Vehicles, too, appear to have undergone a slight shift. Tanks are still tanks (although some have flamethrowers) and jeeps are still jeeps, but the unspeakably lethal helicopters seem a lot more fragile to small arms fire than I remember, PBRs can dominate infantry with impunity. As with all things, this is relative to the players on the teams – a half-decent sniper or a dedicated engineer can keep a PBR penned in, and an alert medic with an LMG can shoot down a Huey before it can do much damage. Nonetheless, this is a game in which vehicles and long-range combat are put aside in favour of close-up, brutal battles with assault rifles, shotguns, and flamethrowers, and this can make the poor Engineer a little useless in half of the maps.
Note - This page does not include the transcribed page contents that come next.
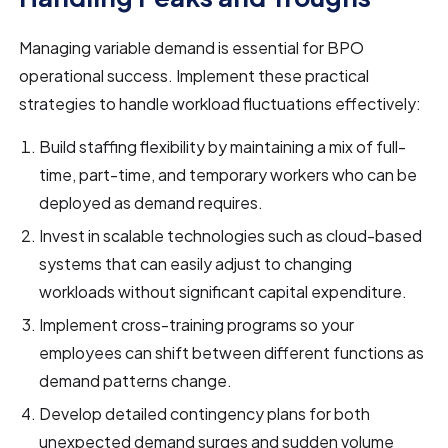
Managing variable demand is essential for BPO
operational success. Implement these practical
strategies to handle workload fluctuations effectively:
Build staffing flexibility by maintaining a mix of full-
time, part-time, and temporary workers who can be
deployed as demand requires.
Invest in scalable technologies such as cloud-based
systems that can easily adjust to changing
workloads without significant capital expenditure.
Implement cross-training programs so your
employees can shift between different functions as
demand patterns change.
Develop detailed contingency plans for both
unexpected demand surges and sudden volume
Whether BC2V is worth your money comes down to a few factors, I think. I question EA’s decision to release this so soon after a new, free Map Pack for Bad Company 2, which added in three brand-new areas to fight over, but there’s no doubt that there’s value for money to be found here. If you’re the sort of person who’s all about vehicle play then, while there are some excellent maps to cater for you, you might find the product on the whole a little lacking; the same goes if you prefer to hide on a hilltop with a scoped LMG.
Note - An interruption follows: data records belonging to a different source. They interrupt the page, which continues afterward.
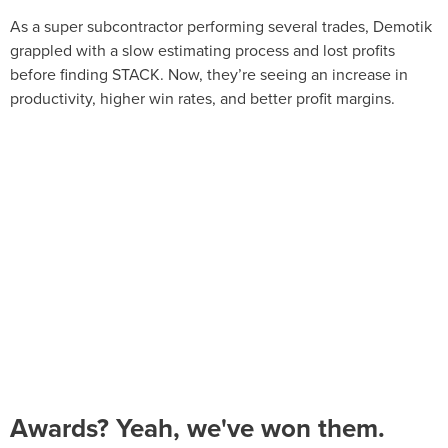
As a super subcontractor performing several trades, Demotik
grappled with a slow estimating process and lost profits
before finding STACK. Now, they’re seeing an increase in
productivity, higher win rates, and better profit margins.
Awards? Yeah, we've won them.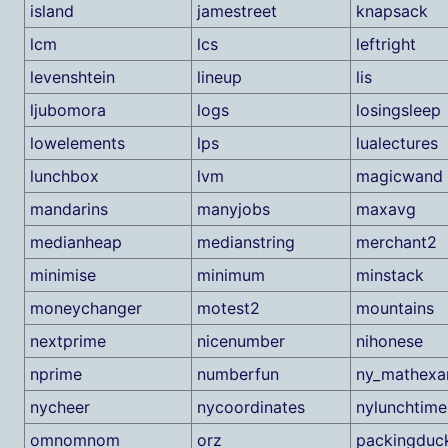
island
jamestreet
knapsack
lcm
lcs
leftright
levenshtein
lineup
lis
ljubomora
logs
losingsleep
lowelements
lps
lualectures
lunchbox
lvm
magicwand
mandarins
manyjobs
maxavg
medianheap
medianstring
merchant2
minimise
minimum
minstack
moneychanger
motest2
mountains
nextprime
nicenumber
nihonese
nprime
numberfun
ny_mathex
nycheer
nycoordinates
nylunchtime
omnomnom
orz
packingduc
On the other hand, if you want another five excellently designed and excellently paced maps that will take a decent amount of time to get to grips with (and play very, very differently in Rush and Conquest respectively), an emphasis on close combat and vicious chokepoints, a dirty, grimy feel completely at odds with the more clean-cut special forces feel of Bad Company 2, and one of the few genuinely great games set in Vietnam, then this is most definitely worth a tenner.